■ **SET OF TASKS**
[a] Can you rewrite the passage on video compression, starting with "Existing video compression" and going on through "satellite really struggle.", with "satellite imaging" changed to "aerial surveillance"?
[b] Does the passage on video compression below agree with each statement, yes or no, and which words of the passage decide it? (i) High-frequency textures like ripples on water add meaningful information for the viewer. (ii) A drone is named as one kind of moving platform. (iii) The stated need especially concerns reducing the data requirements of the I-frame.

■ **PAGE EXTRACT**

--- Begin ---

Existing video compression techniques often struggle to efficiently handle complex, dynamic scenes, particularly in bandwidth-constrained environments such as satellite imaging. Traditional methods may unnecessarily encode high-frequency details that are perceptually insignificant while failing to accurately represent more important scene elements and their transformations over time. High-frequency textures like ripples on water surfaces consume significant bandwidth without adding meaningful information to the viewer. Scenes with a high degree of background motion, combined with a high degree of motion, such as scenes captured from a camera on a moving platform e.g. an airplane, drone or satellite really struggle.
There is thus a present need for a data compression method and apparatus that greatly reduces the data transmission and/or storage requirements in comparison with conventional compression methods. There is especially a present need for a video compression method and apparatus that greatly reduces the data requirements of the I-frame in conventional compression methods.

--- End ---

■ **SUPPLIED MATERIAL**
--- Begin ---

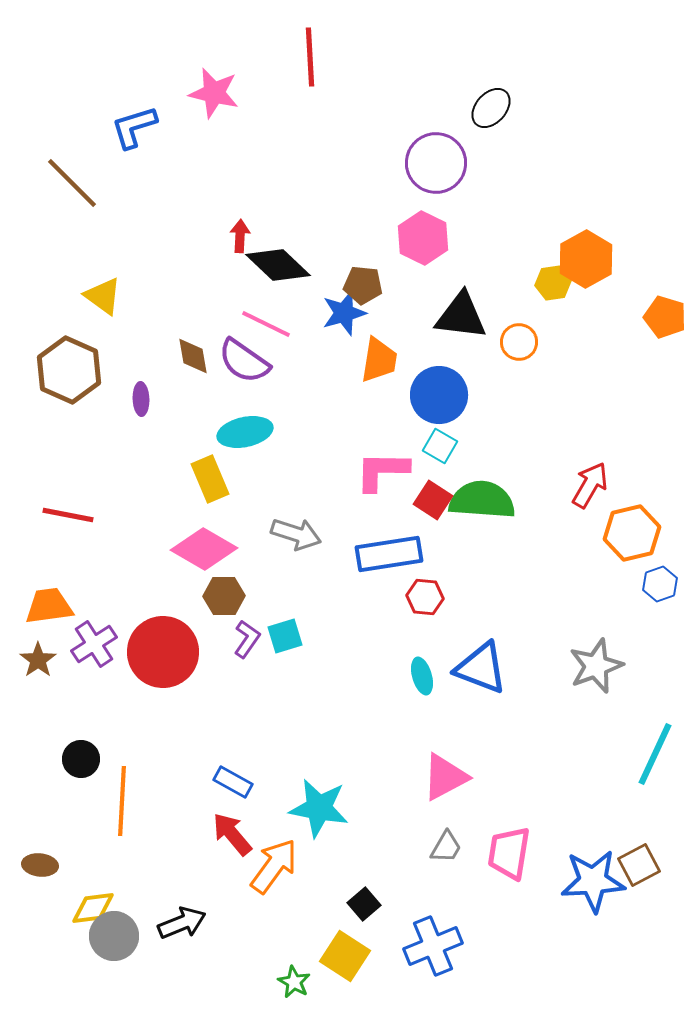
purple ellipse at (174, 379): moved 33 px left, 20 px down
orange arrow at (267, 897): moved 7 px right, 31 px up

--- End ---

■ **SOLUTIONS TO THE TASKS**
[a]
Existing video compression techniques often struggle to efficiently handle complex, dynamic scenes, particularly in bandwidth-constrained environments such as aerial surveillance. Traditional methods may unnecessarily encode high-frequency details that are perceptually insignificant while failing to accurately represent more important scene elements and their transformations over time. High-frequency textures like ripples on water surfaces consume significant bandwidth without adding meaningful information to the viewer. Scenes with a high degree of background motion, combined with a high degree of motion, such as scenes captured from a camera on a moving platform e.g. an airplane, drone or satellite really struggle.

[b]
(i) No: "High-frequency textures like ripples on water surfaces consume significant bandwidth without adding meaningful information to the viewer."
(ii) Yes: "such as scenes captured from a camera on a moving platform e.g. an airplane, drone or satellite"
(iii) Yes: "There is especially a present need for a video compression method and apparatus that greatly reduces the data requirements of the I-frame in conventional compression methods."